Glenn Greenwald has a post up right now asking a question that has concerned me for some time. How far are Bush’s most fervent supporters willing to go in order to retain power? (The picture is of leaders from a 1976 Argentine Junta, one of many which transformed that country from one of the hemisphere’s richest to one of its poorest.)
This plays into one of two current obsessions of the "paranoid" left. Might Bush stage a military coup? (The other obsession is that he already has.) A coup would indeed be the real end of American history.
My knee-jerk reaction to this fear is to thank God for the NRA. You think our military is having a tough time in Iraq? Imagine trying to subdue America. While many NRA members might join that fight, many others would not. There would be no shortage of arms for an American Insurrection.
Now, let’s remove our tinfoil hats a moment, and take The Long View.
What is happening on both sides is a natural part of a political generation’s final days. Those who believed in that generation’s assumptions are becoming increasingly disillusioned, even violent. Those who have been out of power are becoming increasingly fearful, and this too can result in violence.
The real problem is that assumptions are no longer holding, and there are no new assumptions to gravitate to. Both the thesis of the last 40 years and its antithesis are failing. And that process of failure has just begun.
Think back again to 1966. All the craziness we associate with the 1960s was still in the future. Or think back to 1930. All the worst of the Great Depression was still ahead. Or 1858. John Brown was still alive.
If you want to stay sane, however, I have a cunning plan.
I have a few thoughts. Environmentalism. Getting back together with the world. Consensus instead of confrontation.
This thesis has yet to emerge, but you can see it in some of the principles articulated by the Netroots. Balance the budget. Make government more transparent. Open markets to real competition.
Some of these principles are, in the context of present politics, surprisingly conservative. But they have all been articulated, for some time, by Howard Dean. We’ve just been so obsessed with calling him a "lefty" we haven’t listened. (Most people didn’t really listen to Goldwater, either.)

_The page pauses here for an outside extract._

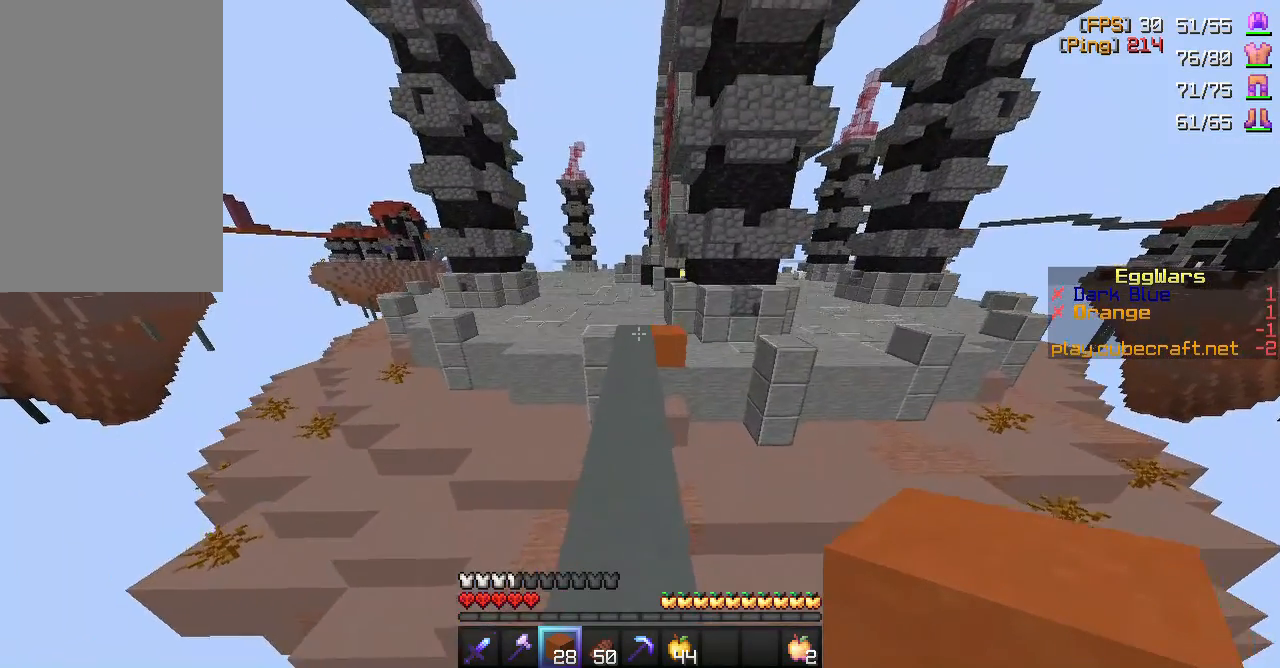
{"keys": ["space", "w"], "mouse": [], "events": []}
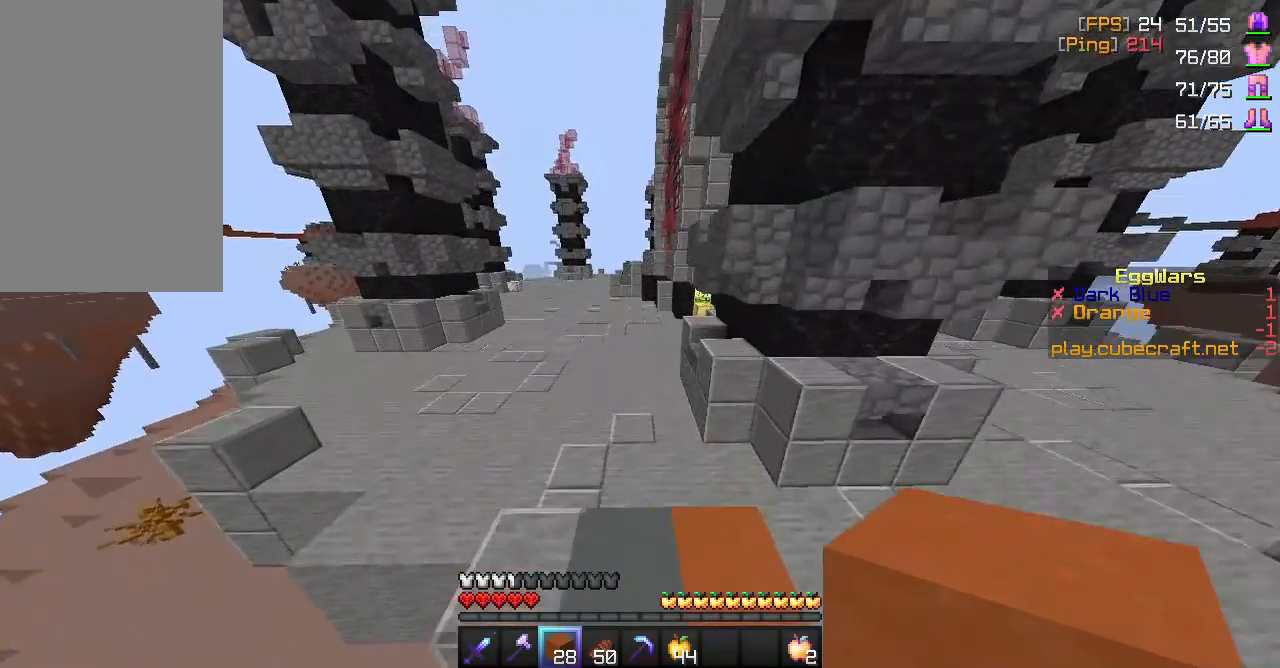
{"keys": ["space", "w"], "mouse": [], "events": []}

Most of what I hear on the left these days, in fact, leads to less government, not more of it. And that’s a very good thing, because we can’t afford more government — we can’t even afford the government we have.
And this, ultimately, is what I continue to maintain will bring the new thesis into being. The collapse of Bush’s current poll numbers may be tied to Iraq, but the new thesis will mainly be about the economy, stupid. And our generals went to West Point long enough to know they can’t handle it.
We’ll see what "we can’t afford" when we really, really can’t. And that day of reckoning is still to come.